▶ _Alıştırma Görevi_: Suriye ve Gazze dersleri yazısını "Şükrü HÜSEYİNOĞLU" ile "niteliğinde bir makale..." arasındaki kısmıyla, "tanıklığında" yerine "ışığında" koyarak güncelleyip yeniden yazar mısınız?

▶ _Metin Parçası_:
=-=-=

GÜNCEL SURİYE VE GAZZE DERSLERİ

Şükrü HÜSEYİNOĞLU

12-02-2025 14:50


Suriye’de laik Baas diktasının halka yönelik zulmünün ayyuka çıktığı süreçte “İzzeti Âlemlerin Rabbi Yerine Suriye Kralının Yanında Aramak” başlıklı bir makale kaleme almıştım.[1] İbn Haldun’un “Geçmiş geleceğe, suyun suya benzediği kadar benzer” sözünde dile getirdiği acı bir hakikate, tarihten bir ibretlik olayın tanıklığında vurgu yapmaya çalıştığım, özellikle İran’ın Suriye politikasını söz konusu ibretlik olay üzerinden değerlendirmeye çalıştığım bir makale… Öncesinde kaleme aldığım “İzzeti Baas’ın ve Baasçıların Yanında Aramak” başlıklı makalenin[2] devam niteliğinde bir makale...

“İzzeti Âlemlerin Rabbi Yerine Suriye Kralının Yanında Aramak” başlıklı makalede şu hususlara vurgu yapmışız: “Tarih tekerrürden ibarettir” sözü, insanlık tarihini çok özlü ve hikmetli şekilde özetlemektedir. Kur’an şairi Mehmed Akif’in dizeleri, bu durumun altını çizdiği gibi sebebini de ifade etmektedir:

“Geçmişten adam hisse kaparmış… Ne masal şey! / Beş bin senelik kıssa yarım hisse mi verdi? / Tarihi tekerrür diye tarif ediyorlar; / Hiç ibret alınsaydı tekerrür mü ederdi?”

=-=-=

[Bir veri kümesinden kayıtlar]
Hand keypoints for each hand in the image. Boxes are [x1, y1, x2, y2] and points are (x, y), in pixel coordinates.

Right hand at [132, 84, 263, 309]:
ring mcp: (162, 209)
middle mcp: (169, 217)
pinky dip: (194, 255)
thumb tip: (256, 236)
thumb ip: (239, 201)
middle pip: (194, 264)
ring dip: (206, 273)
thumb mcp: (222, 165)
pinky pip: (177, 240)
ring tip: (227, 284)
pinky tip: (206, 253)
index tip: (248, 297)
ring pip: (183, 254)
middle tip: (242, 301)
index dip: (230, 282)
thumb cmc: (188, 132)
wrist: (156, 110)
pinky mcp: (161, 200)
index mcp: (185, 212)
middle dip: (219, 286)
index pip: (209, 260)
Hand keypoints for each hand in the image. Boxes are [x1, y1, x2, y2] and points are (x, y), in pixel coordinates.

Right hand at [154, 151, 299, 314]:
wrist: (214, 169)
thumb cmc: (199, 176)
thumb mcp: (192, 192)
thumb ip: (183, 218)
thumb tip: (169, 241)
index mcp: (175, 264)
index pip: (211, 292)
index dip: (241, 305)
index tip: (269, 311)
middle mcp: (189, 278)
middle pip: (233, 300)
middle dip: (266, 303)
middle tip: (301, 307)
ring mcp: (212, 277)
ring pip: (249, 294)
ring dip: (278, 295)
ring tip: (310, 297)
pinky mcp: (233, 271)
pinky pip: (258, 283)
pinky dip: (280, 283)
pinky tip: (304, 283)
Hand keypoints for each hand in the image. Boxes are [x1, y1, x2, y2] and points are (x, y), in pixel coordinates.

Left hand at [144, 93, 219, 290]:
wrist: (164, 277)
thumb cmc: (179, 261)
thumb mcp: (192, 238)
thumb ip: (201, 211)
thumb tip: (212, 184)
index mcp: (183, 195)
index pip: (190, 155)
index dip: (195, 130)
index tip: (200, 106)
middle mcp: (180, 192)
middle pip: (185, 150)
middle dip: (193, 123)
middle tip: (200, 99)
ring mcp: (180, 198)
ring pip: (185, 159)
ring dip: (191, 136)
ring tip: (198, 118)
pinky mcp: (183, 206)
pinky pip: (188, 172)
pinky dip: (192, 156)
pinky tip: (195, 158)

=-=-=

▶ _Görevin Cevabı_:
Şükrü HÜSEYİNOĞLU

12-02-2025 14:50


Suriye’de laik Baas diktasının halka yönelik zulmünün ayyuka çıktığı süreçte “İzzeti Âlemlerin Rabbi Yerine Suriye Kralının Yanında Aramak” başlıklı bir makale kaleme almıştım.[1] İbn Haldun’un “Geçmiş geleceğe, suyun suya benzediği kadar benzer” sözünde dile getirdiği acı bir hakikate, tarihten bir ibretlik olayın ışığında vurgu yapmaya çalıştığım, özellikle İran’ın Suriye politikasını söz konusu ibretlik olay üzerinden değerlendirmeye çalıştığım bir makale… Öncesinde kaleme aldığım “İzzeti Baas’ın ve Baasçıların Yanında Aramak” başlıklı makalenin[2] devam niteliğinde bir makale...